Fig. 4. Deer mouse host response to SARS-CoV-2 infection.

a–e Hematological levels and serum biochemistry were measured in uninfected and SARS-CoV-2-infected deer mice (infectious dose 10⁶ TCID₅₀, i.n. route) at 3 dpi, including (a) white blood cell, lymphocyte, and neutrophil counts, (b) the neutrophil-to-lymphocyte ratio, (c) alanine aminotransferase (ALT), (d) blood albumin (ALB), and (e) blood urea nitrogen (BUN). f Cytokine gene expression was measured for TNFα, IL-6, IL-10, and IFNα in the lungs of SARS-CoV-2-infected deer mice and displayed relative to age-matched mock-infected animals. Gene expression was normalized using GAPDH as a control. g IgG antibody response against SARS-CoV-2 mixed spike and nucleoprotein (S/N) antigens were assessed by ELISA using serum collected on the indicated days postinfection (infectious dose, 10⁵ TCID₅₀). h Neutralizing antibody against SARS-CoV-2 was measured by PRNT₉₀ using serum collected at 28 days after SARS-CoV-2 infection (infectious dose, 10⁵ TCID₅₀). Dotted lines indicate the limit of detection. Solid lines and bars indicate mean, error bars indicate SEM (c–e) or 95% confidence interval (f). Data were collected from two independent experiments (a, b, n = 5/3 for uninfected/infected; c, n = 5; d, e, n = 5/4 for uninfected/infected, f, n = 6, g, n = 5; h, n = 6 biologically independent samples (individual animals) were examined). *P < 0.05, ****P < 0.0001, ns = P > 0.05; two-sided, unpaired Student t test (a–e, g–h), P = 0.0357 (b), 0.0348 (d), 0.0474 (e), <0.0001 (g), and 0.0349 (h), Mann–Whitney test (b).

Fig. 5. Transmission of SARS-CoV-2 between deer mice through direct contact.

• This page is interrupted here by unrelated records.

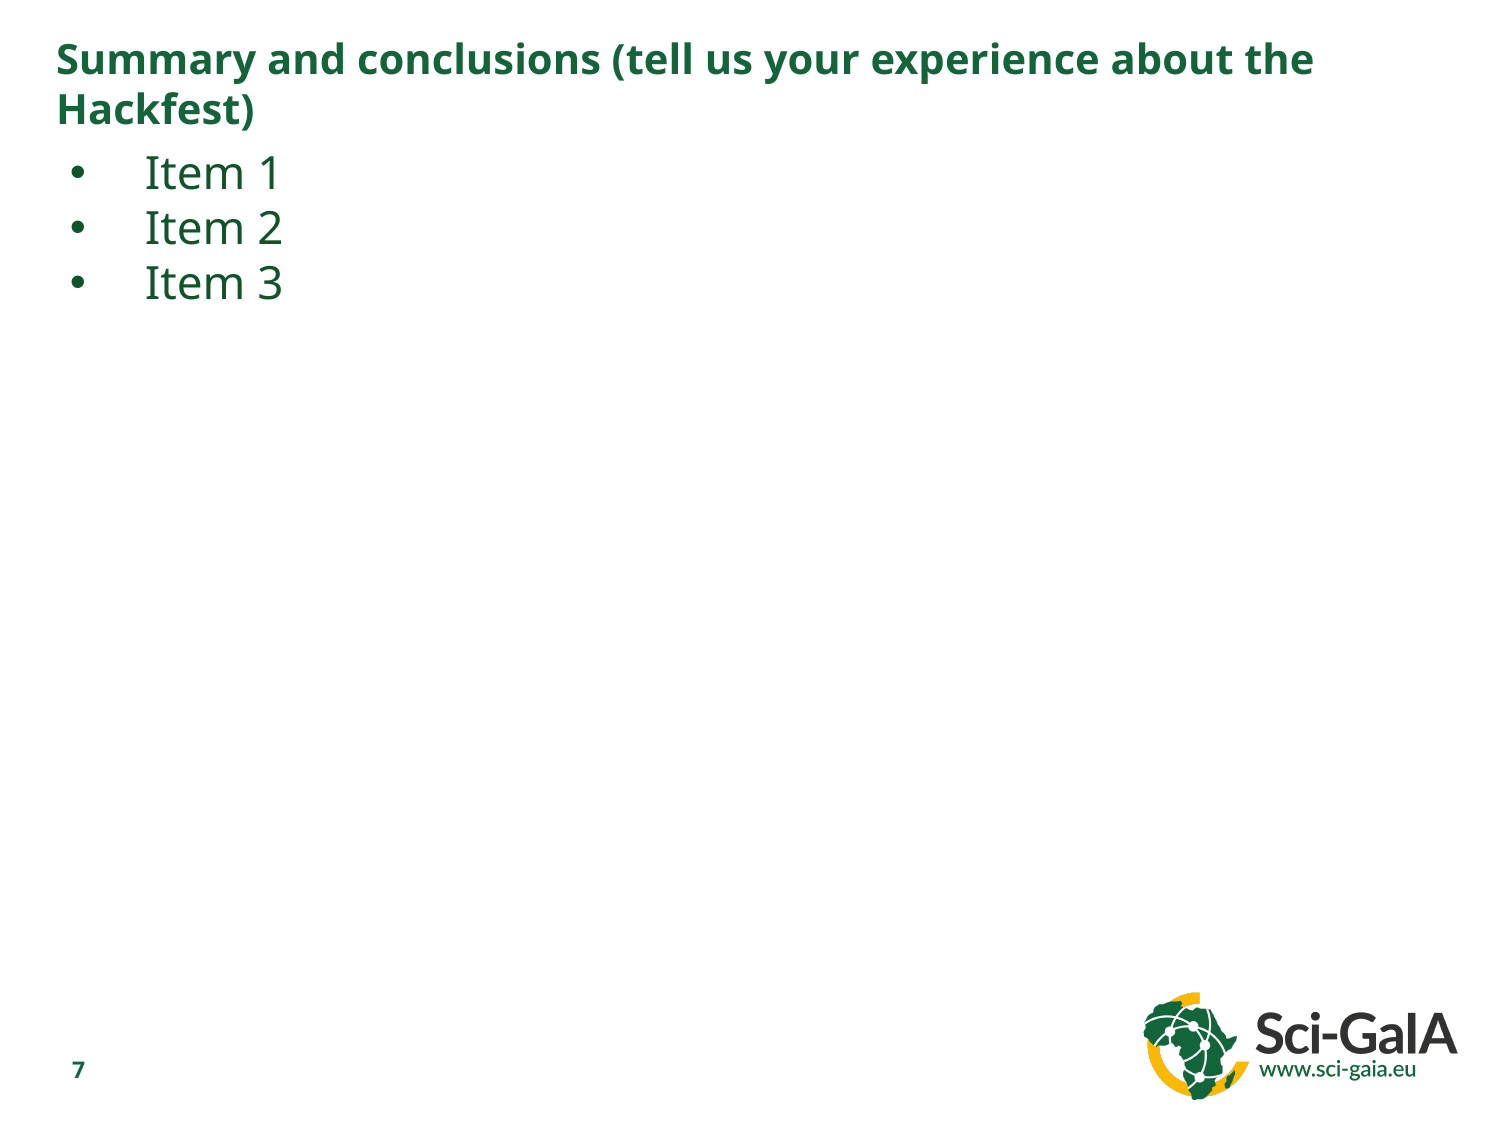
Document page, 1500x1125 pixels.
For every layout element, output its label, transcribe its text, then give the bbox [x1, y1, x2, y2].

title Summary and conclusions (tell us your experience about the Hackfest) [40, 14, 1391, 152]
text_box Item 1 Item 2 Item 3 [55, 136, 1416, 666]
picture [1137, 985, 1466, 1106]
slide_number 7 [57, 1050, 126, 1092]
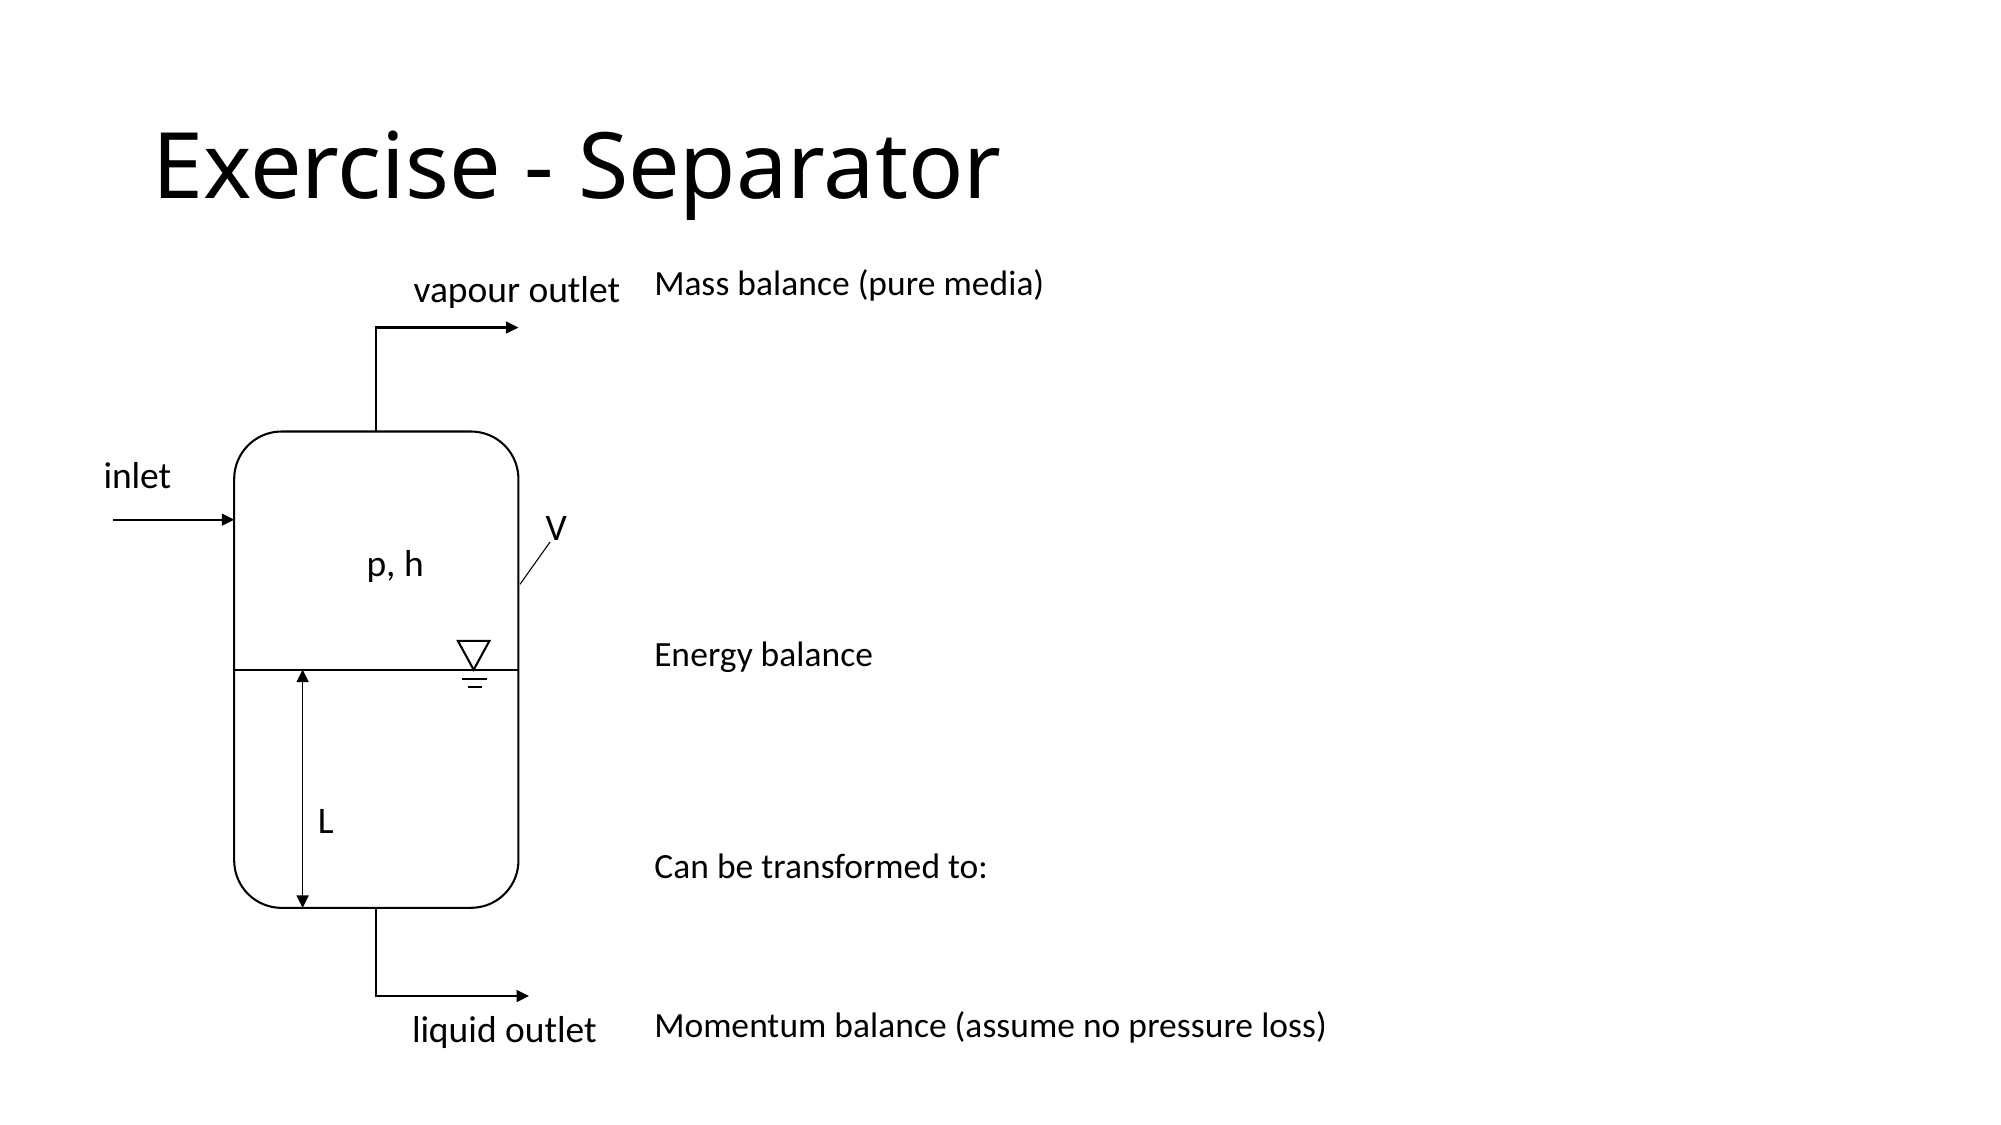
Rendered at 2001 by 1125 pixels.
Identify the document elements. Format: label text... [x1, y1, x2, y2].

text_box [395, 308, 500, 451]
text_box [233, 430, 520, 909]
text_box [456, 639, 492, 669]
text_box V [530, 495, 582, 556]
text_box L [303, 788, 349, 849]
text_box inlet [88, 443, 187, 503]
text_box vapour outlet [398, 257, 636, 317]
text_box liquid outlet [397, 997, 612, 1057]
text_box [520, 541, 551, 585]
title Exercise - Separator [137, 59, 1863, 278]
text_box p, h [351, 531, 439, 592]
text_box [408, 875, 497, 1029]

a–g Adult male and female deer mice were exposed to 10⁶ TCID₅₀ SARS-CoV-2 by an i.n. route of infection (a schematic of the experimental design is provided in Supplementary Fig. 4). At 1 dpi individual inoculated donor deer mice were transferred to a new cage and co-housed with a single naïve deer mouse (1:1 ratio) to assess SARS-CoV-2 transmission by direct contact (d.c.). Deer mice were either maintained in direct contact throughout the 10 day study for serial swabbing or humanely euthanized on 2 or 4 days post-contact (dpc) for tissue collection. a–d, Viral RNA levels (a, b) and infectious viral loads (c, d) were measured in oropharyngeal swabs and rectal swab samples every other day from -1 to 10 days after direct contact was initiated. Oropharyngeal or rectal swab samples obtained from the same animal are demarcated with a unique color, and samples derived from co-housed pairs share the same symbol. e, f, An additional transmission study was carried out in the same manner and nasal wash, nasal turbinates, and lung samples were collected from contact animals at (e) 2 dpc and (f) 4 dpc. g, IgG antibody response (reciprocal serum dilution) against SARS-CoV-2 S and N in donor and direct-contact exposed animals was assessed by ELISA using serum collected at 21 dpc. h, i In an additional study adult male and female deer mice were exposed to 10⁵ TCID₅₀ SARS-CoV-2 by an intranasal route of infection. At 2 dpi individual inoculated donor deer mice were transferred to a new cage and co-housed with a single naïve deer mouse (1:1 ratio) to assess SARS-CoV-2 transmission by direct contact (n = 5). Viral RNA levels were measured in (h) oropharyngeal swabs and (i) rectal swab samples every other day from 0 to 14 days after direct contact was initiated, and the final swab samples were collected at 21 dpi and assessed. Dotted or dashed lines indicate the limit of detection. Solid lines indicate means. Data were collected from two independent experiments.